Beyond the lessons in the classroom, two important messages were re-enforced to me, as a participant in this course. First, although funding issues influence scientific progress in many ways, creativity and resourcefulness cannot be underestimated. In this regard, I was consistently impressed with the persistence and ingenuity of the local scientists to find solutions to technical challenges and devise alternative strategies to answer their scientific questions of interest. Second, science is a global discipline, undertaken by people of different backgrounds, cultures and worldviews. Yet the ethic of science, built around the pursuit of knowledge towards a greater understanding of the natural world, can be a unifying force across many boundaries. As we are all well aware, this does not mean scientists, or even participants in this course, always agree on everything. We are all chordates, but we still debate the origin of the first neuron ancestral to our dorsal nerve cord. Nonetheless, at the heart of this and other scientific debates is a common goal to understand the unknown. To accomplish this goal, open communication and exchange of knowledge is essential, and the 2012 LASDB mini-course provided an environment where the best aspects of the scientific community were manifested.

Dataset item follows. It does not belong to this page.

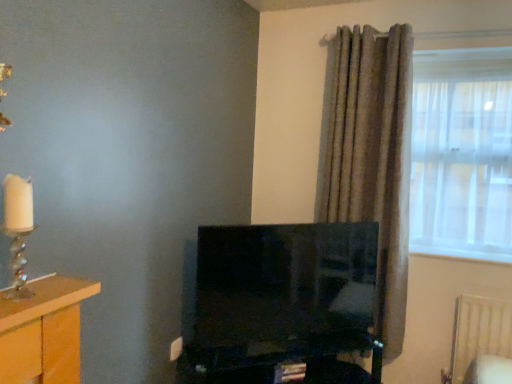
Where is `unoccupied space behind translucent glass candle holder at left`? Image resolution: width=512 pixels, height=384 pixels. unoccupied space behind translucent glass candle holder at left is located at coordinates (38, 281).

The course was structured so that students and faculty had concentrated research blocks spent together in a closed environment. Despite the long days and often rigorous schedule, the setting and atmosphere established by the course organizers encouraged all participants to interact equally, with no sense of hierarchy, creating a comfortable, amicable environment where students could freely ask questions about all aspects of science- from methods, to publishing strategies, to advice on post-doctoral applications. Impromptu discussions and spontaneous chalkboard explanations were commonly seen throughout the 10-day course. We worked together, ate together, and (sometimes) danced together. In the end, the 2012 course achieved its goal to be integrative, both methodologically, by combining techniques to answer biological questions, and personally, in building lasting relationships. For this unique experience, all the participants sincerely thank the organizers, Mike Levine (University of California, Berkeley), Ida Chow (Society for Developmental Biology), Flavio Zolessi (Universidad de la Republica, and Nibia Berois (Universidad de la Republica), as well as the local volunteers who made the 2012 LASDB mini-course possible.